→ **課題指示 1**: 自動車用ガラスランに関する文章によると、請求項9の先端係止部はどのように形成されていますか。
→ **課題指示 2**: 自動車用ガラスランに関する文章のうち、「請求項9の本発明では、」で始まる段落を、主な事実を保ったまま、より短くまとめてください。
→ **課題指示 3**: 自動車用ガラスランに関する文章を、最後の段落に続けて書き継いでください。

→ **読解本文**:
------------------------------------------------

係合凸部をスペースや形状の自由度の高い車内側側壁に形成することにより、係合凸部の形状の自由度を確保することができる。さらに、ドアガラスの突き当てにより車外側側壁と比べて変形しにくい車内側側壁に係合凸部を形成していることと、車外側側壁と比べて上下の長さを長くできる車内側側壁に係合凸部を形成しているため、係合凸部の変形を抑制して、ガラスランがフランジ部から外れることを確実に防止できる。
【0037】
請求項8の本発明は、ドアフレームのフランジ部は、アウターパネルとインナーパネルの先端から構成され、フランジ部の根元部は、ドアフレームのフランジ部の開口方向に屈曲して形成された屈曲部が設けられ、屈曲部の上面側に係合凸部が当接する自動車用ガラスランである。
【0038】
請求項8の本発明では、フランジ部の根元部は、ドアフレームのフランジ部の開口方向に屈曲して形成された屈曲部が設けられ、屈曲部の上面側に係合凸部が当接するため、係合凸部が抜け止の作用をしてガラスランがフランジ部の開口方向に外れ難くなる。
【0039】
請求項9の本発明は、ドアフレームのフランジ部の先端を係止する先端係止部は、ストッパ部材の断面略コ字形の先端が、断面U字形に屈曲して形成された自動車用ガラスランである。
【0040】
請求項9の本発明では、ドアフレームのフランジ部の先端を係止する先端係止部は、ストッパ部材の断面略コ字形の先端が、断面U字形に屈曲して形成されたため、ストッパ部材をドアフレームのフランジ部に挿入するのみで、先端係止部で確実にストッパ部材をドアフレームのフランジ部に係止することができ、組付けが容易である。

------------------------------------------------

→ **提供記録**:
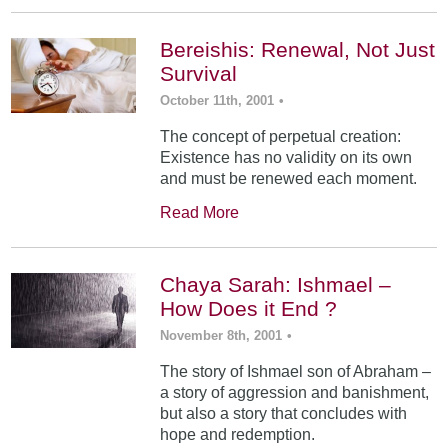
Bereishis: Renewal, Not Just
Survival
October 11th, 2001
•
The concept of perpetual creation:
Existence has no validity on its own
and must be renewed each moment.
Read More
Chaya Sarah: Ishmael –
How Does it End ?
November 8th, 2001
•
The story of Ishmael son of Abraham –
a story of aggression and banishment,
but also a story that concludes with
hope and redemption.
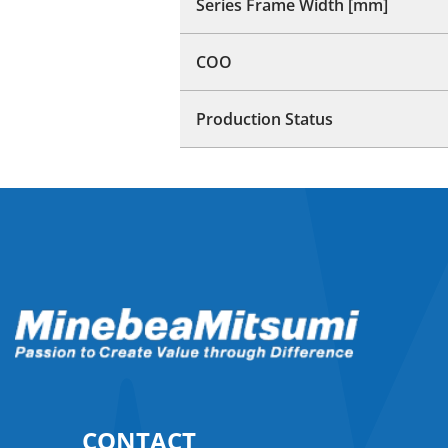
Series Frame Width [mm]
COO
Production Status
CONTACT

------------------------------------------------

→ **解答 1**: ストッパ部材の断面略コ字形の先端を、断面U字形に屈曲させて形成されています。

→ **解答 2**: 請求項9では、先端係止部は、ストッパ部材の断面略コ字形の先端を断面U字形に屈曲させて形成されている。このため、ストッパ部材をフランジ部に挿入するだけで確実に係止でき、組付けが容易である。

→ **解答 3**:
【発明の効果】
【0041】
ストッパ部材底壁は、ストッパ部材底壁凹部の少なくとも一方の面から断面略U字形の内部方向に折り曲げられて形成されたストッパ部材底壁係止片を設け、ストッパ部材底壁係止片の先端を底壁取付リブに係止させるため、底壁取付リブにストッパ部材底壁係止片の先端を食い込ませて、底壁リップを保持することにより、ストッパ部材がガラスランから脱落することを防止できる。
【図面の簡単な説明】
【0042】
【図1】本発明の実施の形態であるガラスランのコーナー部をドアフレームのコーナー部に装着した状態の断面図であり、図2におけるA−Aに沿った断面図である。
【図2】本発明の実施の形態であるガラスランにストッパ部材を装着した状態の正面図である。
【図3】本発明の実施の形態で使用するガラスランコーナー部の正面図である。
【図4】本発明の実施の形態で使用するストッパ部材の断面図である。
【図5】本発明の実施の形態で使用するストッパ部材の左側面図である。
【図6】本発明の実施の形態で使用するストッパ部材の右側面図である。
【図7】本発明の実施の形態であるガラスランの直線部をドアフレームの上辺に装着した状態の断面図であり、図8におけるB−Bに沿った断面図である。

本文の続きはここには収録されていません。